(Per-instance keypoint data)
=== Section Start ===

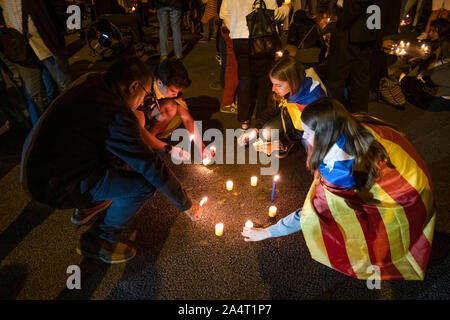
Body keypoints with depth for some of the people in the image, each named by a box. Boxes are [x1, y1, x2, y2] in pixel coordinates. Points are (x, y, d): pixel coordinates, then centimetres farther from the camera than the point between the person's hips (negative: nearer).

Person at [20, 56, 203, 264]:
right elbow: (152, 168, -21)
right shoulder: (116, 113, -24)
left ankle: (87, 208, 29)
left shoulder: (90, 81, 2)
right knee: (145, 184, -15)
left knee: (118, 150, 19)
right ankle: (98, 242, 4)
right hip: (55, 185, -9)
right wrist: (187, 204, -8)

=== Section End ===

## EXERCISE BRIEF
Please lay out the items as a Markdown table with the columns Row and Line, starting at the line that contains "right shoulder: (116, 113, -24)" and stopping after the last line of the items. Number each row and leave out blank lines.

## YOUR SOLUTION
| Row | Line |
|---|---|
| 1 | right shoulder: (116, 113, -24) |
| 2 | left ankle: (87, 208, 29) |
| 3 | left shoulder: (90, 81, 2) |
| 4 | right knee: (145, 184, -15) |
| 5 | left knee: (118, 150, 19) |
| 6 | right ankle: (98, 242, 4) |
| 7 | right hip: (55, 185, -9) |
| 8 | right wrist: (187, 204, -8) |